In questo quadro il docente riveste una molteplicità di ruoli, poiché è colui che predispone, che governa e che valuta i processi formativi. L'insegnante non è un artista che plasma le menti, ma un professionista che interviene in modo sistemico e sistematico mediante itinerari didattici specifici finalizzati alla padronanza, da parte dell'allievo, di abilità di base (conoscenze, comportamenti, atteggiamenti) e di competenze complesse (processi, metodi, percorsi).

5.1.1 Non basta la buona volontà

L'insegnamento non può essere lasciato all'intuizione, al caso e neppure alla buona volontà del singolo docente ma deve essere progettato in interventi formativi di cui si possa valutarne l'efficacia. Progettare significa, quindi, reagire "al diffuso individualismo, all'ideologia di un compito missione che si risolve tutto nella coscienza del singolo docente, ... per far uscire il lavoratore della scuola da una situazione che non esiteremmo a definire medioevale, per l'artigianalità e l'individualismo dei compiti che gli sono richiesti"2.

5.1.2 Bisogna pensare e agire strategicamente

La progettazione degli interventi formativi si fonda sulla capacità di pensare strategicamente per organizzare le attività, per correlarle e calibrarle, per scegliere e produrre i materiali più opportuni, per valutarne l'impatto ed i risultati effettivamente raggiunti. Ma questo non può essere svolto da soli: si progetta lavorando/comunicando con i colleghi. Il lavoro in team con i colleghi presuppone il dialogo tra gli operatori, ed il dialogo è vincolato dalla condivisione del linguaggio professionale.

Qual è il linguaggio professionale del docente? Esso presenta due aspetti:

per un verso, è specifico alla disciplina che insegna, e che lo qualifica come esperto della materia, e,

per l'altro, è specifico alla professione che svolge, nell'uso, e che lo qualifica come "insegnante".

5.1.3 Parliamoci chiaro!

Raramente i membri di un'organizzazione ristretta comunicano così poco e così male come i docenti di un Istituto. Le cause sono molteplici: il diverso retroterra culturale e formativo, lo scarso spirito di appartenenza al gruppo, la scarsa formazione alla professione, il continuo operare in modo individuale, e così via. I momenti collettivi istituzionali, come il Collegio dei docenti, il Consiglio di classe, le diverse Commissioni o Comitati, si concludono talvolta con ampi margini di ambiguità operativa e di incomprensione comunicativa.

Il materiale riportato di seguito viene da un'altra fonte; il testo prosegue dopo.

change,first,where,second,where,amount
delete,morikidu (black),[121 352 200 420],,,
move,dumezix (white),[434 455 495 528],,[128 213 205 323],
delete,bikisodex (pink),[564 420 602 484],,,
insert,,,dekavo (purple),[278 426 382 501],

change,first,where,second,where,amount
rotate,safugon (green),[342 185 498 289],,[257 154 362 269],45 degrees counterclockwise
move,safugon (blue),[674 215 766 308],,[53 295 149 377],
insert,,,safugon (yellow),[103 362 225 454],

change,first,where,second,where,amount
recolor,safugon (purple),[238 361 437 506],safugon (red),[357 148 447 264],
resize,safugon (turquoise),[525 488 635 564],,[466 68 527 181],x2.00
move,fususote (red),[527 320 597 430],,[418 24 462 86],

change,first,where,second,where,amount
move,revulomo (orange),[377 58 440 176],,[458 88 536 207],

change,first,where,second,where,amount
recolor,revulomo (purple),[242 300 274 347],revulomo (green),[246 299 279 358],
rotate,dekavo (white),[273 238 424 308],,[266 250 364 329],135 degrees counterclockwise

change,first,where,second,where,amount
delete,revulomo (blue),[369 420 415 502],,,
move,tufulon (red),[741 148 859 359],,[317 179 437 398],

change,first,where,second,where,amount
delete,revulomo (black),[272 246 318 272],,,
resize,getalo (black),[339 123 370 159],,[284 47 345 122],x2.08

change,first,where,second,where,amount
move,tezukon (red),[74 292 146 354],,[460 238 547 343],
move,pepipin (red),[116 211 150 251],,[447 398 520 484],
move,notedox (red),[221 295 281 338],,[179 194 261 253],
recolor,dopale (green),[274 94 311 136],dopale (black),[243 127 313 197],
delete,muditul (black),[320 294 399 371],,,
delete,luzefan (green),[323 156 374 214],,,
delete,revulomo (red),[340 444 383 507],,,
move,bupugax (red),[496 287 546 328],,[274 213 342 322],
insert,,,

Eppure ogni ambiente professionale tutela il proprio lessico. Due esempi quotidiani: il linguaggio usato dai medici o quello usato dalle TIC (tecnologie dell’informazione e della comunicazione). Linguaggi altamente specializzati, compresi solo dagli addetti ai lavori che spesso trasferiscono nella comunicazione quotidiana (ed è per questo che i non addetti parlano di gergo corporativo). Le parole del mestiere non posseggono quindi soltanto motivazioni di tipo

2 In Maragliano - Vertecchi, 1984, p. 8.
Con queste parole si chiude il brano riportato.